As credit crunched in the last week of June because the Peoples Bank of China declined to provide overnight lending knowing the perilous state of state bank finances, the banks scrambled to meet capital adequacy ratios.  Since the end of the second quarter, Chinese banks have seen a trillion reminbi of deposits leave while seeing an explosion of credit.  In the first of week of July alone, 700 billion reminbi of deposits left and loans grew by 170 billion.  As Forbes notes, this comes from moving off balance sheet items back on the balance sheets and more worryingly not recording loans as deposits.

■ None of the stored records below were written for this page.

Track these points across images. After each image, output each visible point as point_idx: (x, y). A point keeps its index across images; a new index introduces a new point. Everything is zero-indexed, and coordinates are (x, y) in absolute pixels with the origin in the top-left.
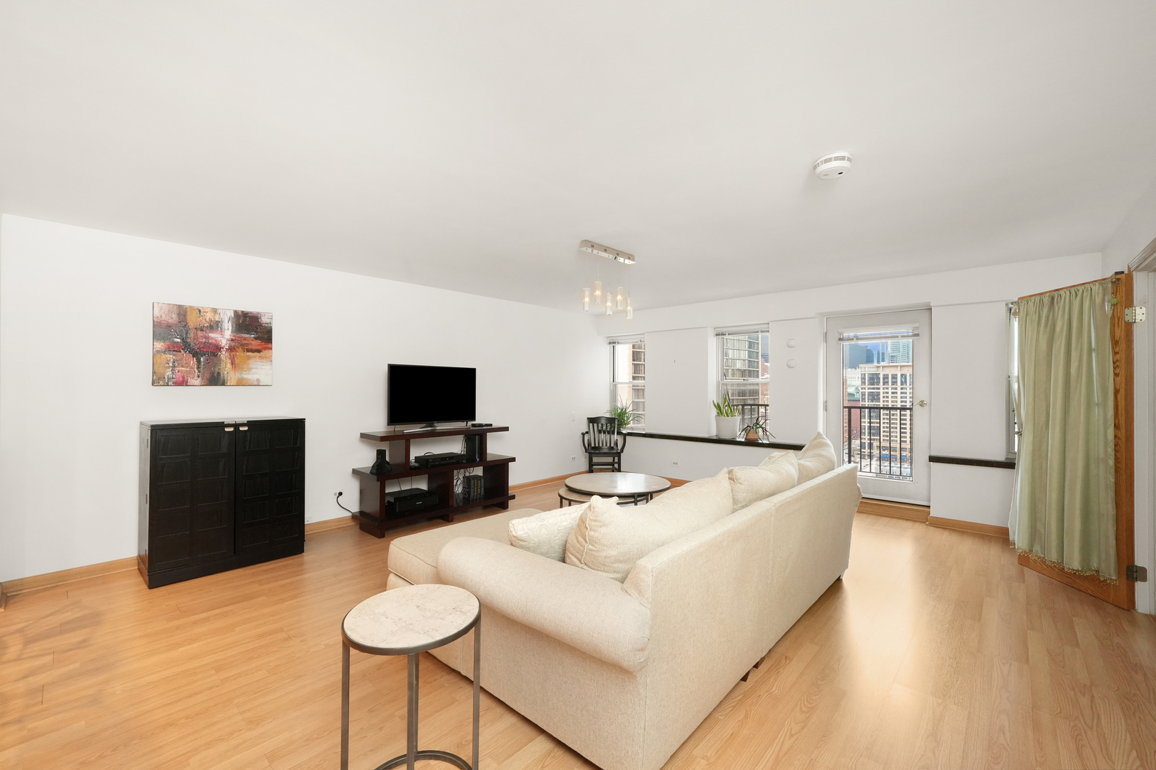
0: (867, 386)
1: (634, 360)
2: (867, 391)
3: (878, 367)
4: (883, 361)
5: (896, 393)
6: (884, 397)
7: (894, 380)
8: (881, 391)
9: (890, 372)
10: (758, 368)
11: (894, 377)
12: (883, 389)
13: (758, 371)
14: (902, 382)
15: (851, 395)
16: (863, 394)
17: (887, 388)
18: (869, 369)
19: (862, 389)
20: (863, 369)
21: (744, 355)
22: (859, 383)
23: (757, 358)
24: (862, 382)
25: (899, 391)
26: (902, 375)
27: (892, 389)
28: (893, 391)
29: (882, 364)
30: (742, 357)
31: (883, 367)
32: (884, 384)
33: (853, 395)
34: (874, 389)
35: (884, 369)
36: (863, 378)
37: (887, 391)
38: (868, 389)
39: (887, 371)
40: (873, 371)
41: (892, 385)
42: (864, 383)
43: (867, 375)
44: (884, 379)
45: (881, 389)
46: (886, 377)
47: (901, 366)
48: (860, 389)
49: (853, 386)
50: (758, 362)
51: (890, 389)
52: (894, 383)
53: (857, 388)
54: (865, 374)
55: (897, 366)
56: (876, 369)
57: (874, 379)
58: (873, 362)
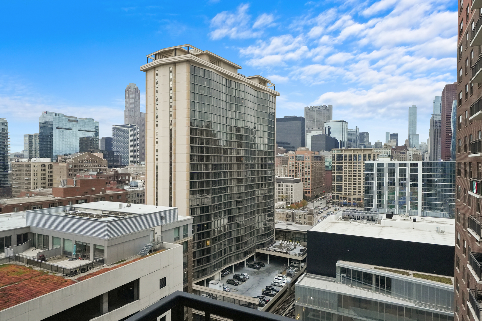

Even the Chinese government and press is waking up to the idea that the numbers they are being given are less than realistic.  The Chinese deputy finance minister of China actually admitted “the total amount of borrowing by local governments was unknown but he also asserted it should be manageable.”  I am unsure how you don’t know how much debt you have but know that the risk is manageable, but I am sure those Chinese statisticians will come up with something.  It is too bad that it took Detroit going bankrupt to bring the risks home.  I would have thought the 2008 financial crisis would have brought the issue of excess leverage home, but what do I know.

In an amazing show of independence, Chinese papers are even questioning land sales data.  Different ministries and government agencies that provide land sales data have been caught publishing such widely divergent numbers as to warrant skepticism by the Communist Party mouthpiece.  The reason this matters is because to reduce debt and pump GDP, local governments are selling land, and a lot of it.  According to one report, the first tier cities in China have already sold more land in 2013 than all of 2012 with another report saying land sales were up more than 40%.  Furthermore, the land is being sold for record amounts with final sales prices to consumer in many cases expected to top more than $1,000 a square foot or twice the average price in San Francisco.  Not sure how a farmer moving to the big city can afford that type of apartment so even mass urbanization won’t solve that problem.

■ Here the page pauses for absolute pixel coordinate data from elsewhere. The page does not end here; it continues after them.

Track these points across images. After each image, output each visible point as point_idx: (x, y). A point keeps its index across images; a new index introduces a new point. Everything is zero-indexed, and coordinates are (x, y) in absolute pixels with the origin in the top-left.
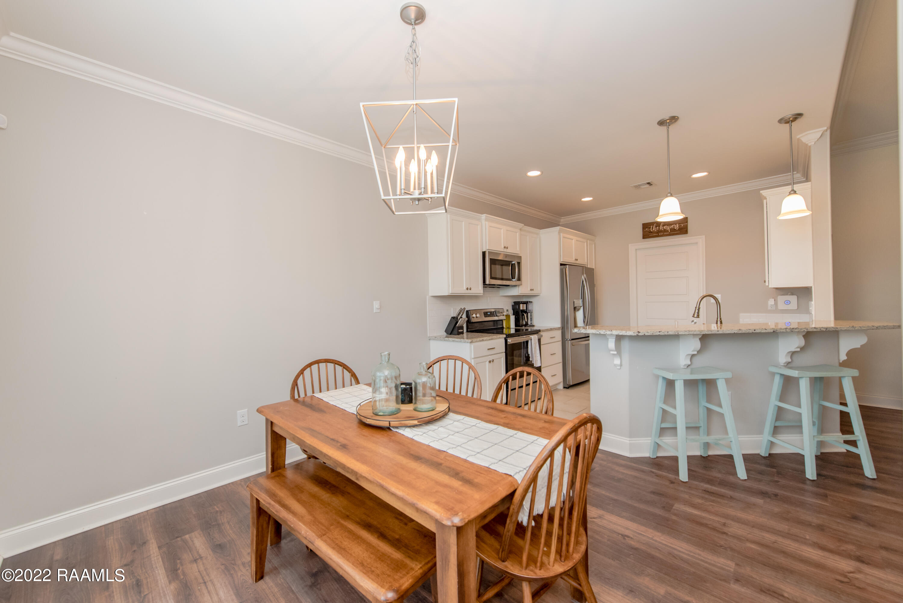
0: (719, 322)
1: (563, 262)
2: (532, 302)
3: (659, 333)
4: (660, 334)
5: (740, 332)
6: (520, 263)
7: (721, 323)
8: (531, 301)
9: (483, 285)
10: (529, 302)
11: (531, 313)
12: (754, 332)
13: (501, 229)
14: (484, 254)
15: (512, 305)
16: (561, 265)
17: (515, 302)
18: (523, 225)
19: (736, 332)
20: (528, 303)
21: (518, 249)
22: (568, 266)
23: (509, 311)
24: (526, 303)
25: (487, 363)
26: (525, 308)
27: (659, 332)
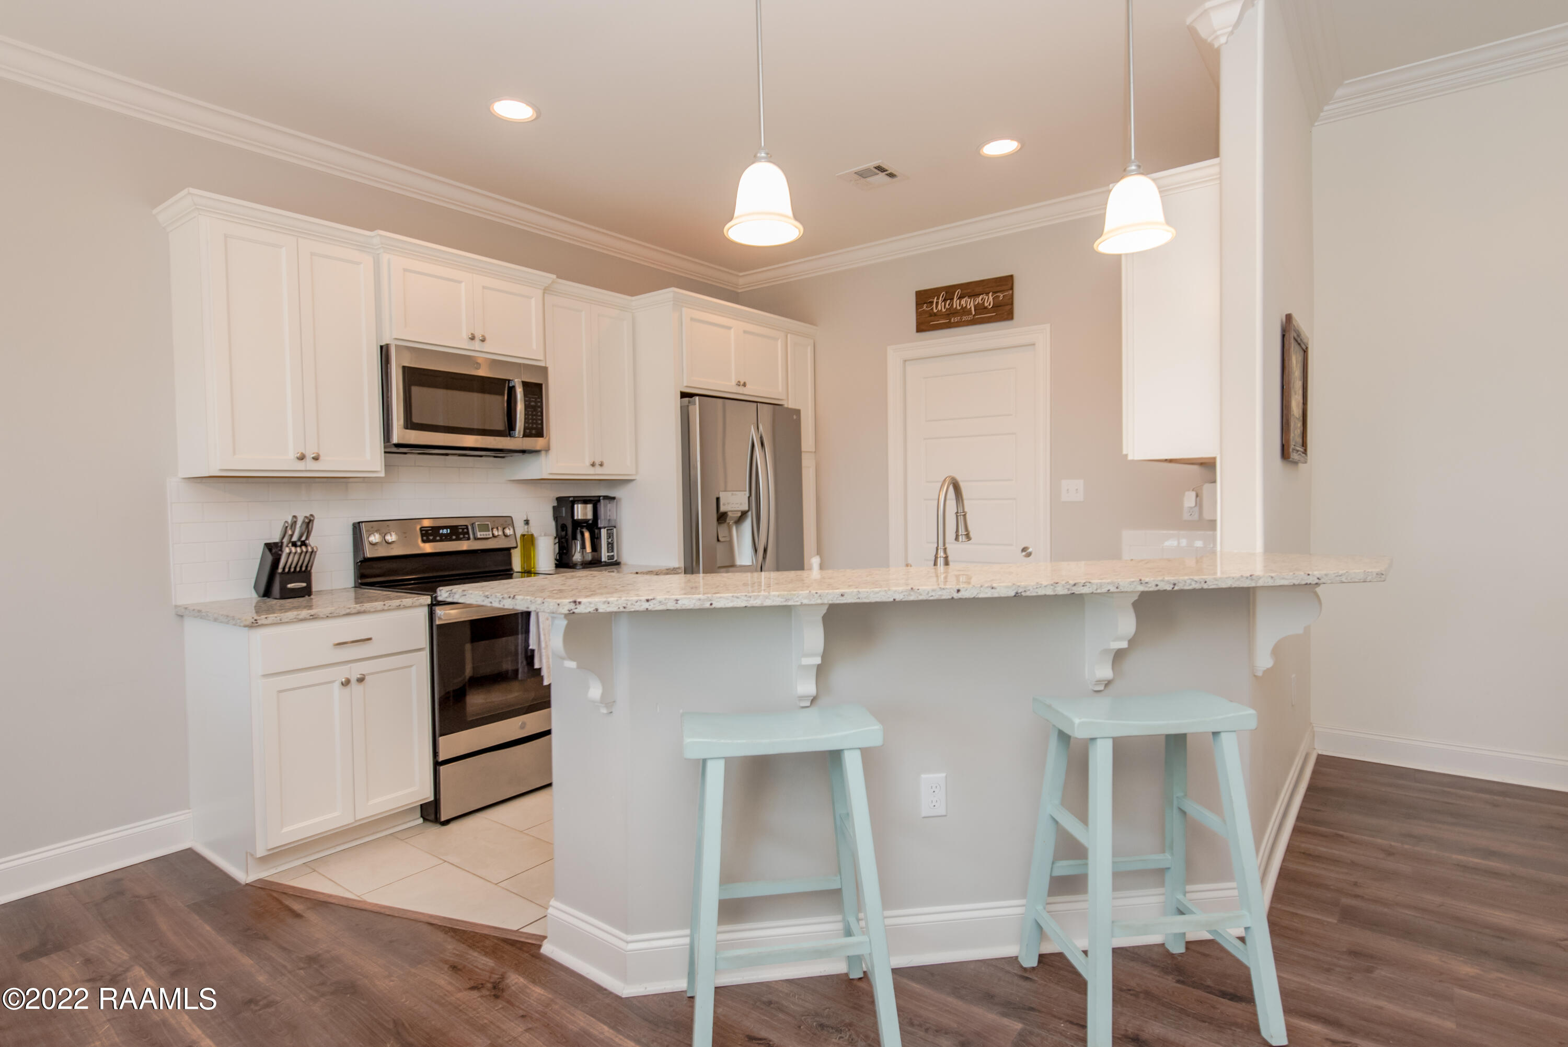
0: (941, 561)
1: (687, 387)
2: (614, 498)
3: (646, 605)
4: (650, 608)
5: (912, 598)
6: (539, 386)
7: (947, 563)
8: (612, 495)
9: (385, 447)
10: (606, 498)
11: (611, 529)
12: (956, 596)
13: (460, 282)
14: (384, 351)
15: (554, 507)
16: (684, 395)
17: (559, 499)
18: (554, 276)
19: (899, 597)
20: (599, 501)
21: (534, 346)
22: (697, 398)
23: (531, 522)
24: (594, 502)
25: (337, 685)
26: (590, 516)
27: (648, 601)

The reason land sales and debt statistics matter is because they are intricately linked.  By one estimate, local Chinese governments received 40% of their revenue from land sales.  An acceleration of land sales by such an enormous amount should be an enormous warning signal that local governments are under enormous financial strain.  Local governments are selling assets to meet debt obligations.  Politically motivated loans are being made to developers so they can buy land and build enormous apartment blocks at $1,000 a square foot even if existing occupancy rates hover around 50% in most big cities.  The government is telling you how bad their debt burden is.  I have heard anecdotes of local government projects with total revenues not approaching debt service costs.

I mean building over priced homes with nobody living in them could never come back and cause problems right?